Now, how could high-speed rail help London and southwestern Ontario? Well, recently London City Council endorsed an economic strategy to further develop London as a trade and transportation hub. The advent of high-speed rail service would strengthen the London and southwestern Ontario economy and open new opportunities for both retention and expansion of economic opportunities in London and the surrounding region. We're strategically located on the Highway 401 corridor near its junction with Highways 402 and 403 and connections to Sarnia and Windsor and the borders beyond.
High-speed rail would relieve congestion on our highways, particularly those around the Greater Toronto Area, reducing the need for highway expansion and leading to reductions in greenhouse gas emissions and improvements in air quality. A high-speed rail service between Windsor and Quebec City would enhance mobility of labour, not just in southwestern Ontario but throughout southern Ontario and Quebec. It would stimulate tourism, open up new markets for trade and investment, and create new high-skill construction jobs.
As was pointed out by the deputy minister to this committee last week, European studies show high-speed rail has the potential to create economic development opportunities for smaller communities, not just larger ones. It will contribute to Canada's global competitiveness. High-speed rail has also proven to be the safest and most reliable form of travel.
With respect to demand, according to Stats Can, there are more than 2,000 daily commutes from London to the GTA. Last month VIA Rail reported almost 35,000 passenger on-offs at our VIA station in our city. We have a potential catchment area around London of over one million people. We welcome the demand studies that are being conducted, and we have just endorsed our participation in similar studies. We favour implementing all sections of high-speed rail service between Windsor and Quebec City in order to amplify and maximize the overall benefits, because we believe the complete corridor will be greater than the sum of its parts.
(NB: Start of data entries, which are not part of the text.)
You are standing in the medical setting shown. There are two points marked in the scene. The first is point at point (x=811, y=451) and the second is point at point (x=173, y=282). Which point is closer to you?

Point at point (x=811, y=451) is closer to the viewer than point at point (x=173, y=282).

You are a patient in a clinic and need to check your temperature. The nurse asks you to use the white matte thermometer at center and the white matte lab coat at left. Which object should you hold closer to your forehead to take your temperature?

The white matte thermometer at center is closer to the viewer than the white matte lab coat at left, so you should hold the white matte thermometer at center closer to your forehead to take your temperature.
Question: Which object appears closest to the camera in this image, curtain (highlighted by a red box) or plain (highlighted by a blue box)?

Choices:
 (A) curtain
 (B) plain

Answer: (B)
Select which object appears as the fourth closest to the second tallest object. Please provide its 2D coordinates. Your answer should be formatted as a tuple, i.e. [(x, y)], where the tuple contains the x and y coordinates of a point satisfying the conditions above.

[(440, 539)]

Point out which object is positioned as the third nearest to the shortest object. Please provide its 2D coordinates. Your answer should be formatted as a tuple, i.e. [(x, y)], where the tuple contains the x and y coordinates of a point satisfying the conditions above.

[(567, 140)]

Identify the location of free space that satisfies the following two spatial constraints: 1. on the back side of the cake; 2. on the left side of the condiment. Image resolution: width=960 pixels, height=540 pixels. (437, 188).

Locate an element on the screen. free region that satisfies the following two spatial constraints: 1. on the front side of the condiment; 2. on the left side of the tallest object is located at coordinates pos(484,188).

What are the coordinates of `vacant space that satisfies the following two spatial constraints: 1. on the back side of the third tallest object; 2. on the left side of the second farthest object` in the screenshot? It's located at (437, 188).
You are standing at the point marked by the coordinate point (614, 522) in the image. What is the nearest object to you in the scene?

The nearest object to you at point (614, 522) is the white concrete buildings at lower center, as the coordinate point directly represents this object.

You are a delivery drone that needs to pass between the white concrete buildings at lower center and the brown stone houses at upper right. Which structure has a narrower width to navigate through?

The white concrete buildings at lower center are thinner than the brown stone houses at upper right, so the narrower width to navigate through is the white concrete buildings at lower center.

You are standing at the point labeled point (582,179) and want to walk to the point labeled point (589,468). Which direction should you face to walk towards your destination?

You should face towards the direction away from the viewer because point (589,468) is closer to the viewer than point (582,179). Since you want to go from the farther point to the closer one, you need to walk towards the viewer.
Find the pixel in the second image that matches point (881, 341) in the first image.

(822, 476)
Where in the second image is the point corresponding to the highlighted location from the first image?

In summary, we favour high-speed rail rather than higher-speed rail. We favour full implementation of high-speed rail service along the entire corridor rather than a phased approach. We urge the governments of Canada, Quebec, and Ontario to consider the environmental benefit as well as the full socio-economic impact of high-speed rail on the provincial, regional, and, in particular, our local economies in our communities.
Thank you for your consideration. I look forward to your questions.
:
I can answer that. Thank you very much.
Merci beaucoup.
I think one of the ways to respond to that...as I've said before this committee, and a lot of people ask, how can the Teamsters do it? Because we represent rail, we represent road, we're the biggest player in small parcels, freight forwarding, we're in the air world, we're at the ports, and we're even in buses now too, or coming. We don't view it as a zero-sum game. We think it's a win-win situation. It has been for the Teamsters.
From the companies' side, they're called integrators. I'll give you UPS as an example. A quarter of a million Teamsters work at UPS. They have the largest fleet of trucks, they have dedicated trains, they have their own ships, and they're the fifth largest airline in the world--wall-to-wall Teamsters. So we don't view it as a negative; we view it as a positive. We think it's a win-win situation.
The gentleman from the busing industry was talking about the integration package. We think it's a growth industry. I couldn't agree more that in regard to Peterboro, London, and places like that, through Quebec City and up the north shore, it's just a wonderful way to expand and have growth. Every time you put these types of vehicles in, with the boom that occurs around stations, the boom that occurs, as you know, just from GO trains, etc., it's worth it.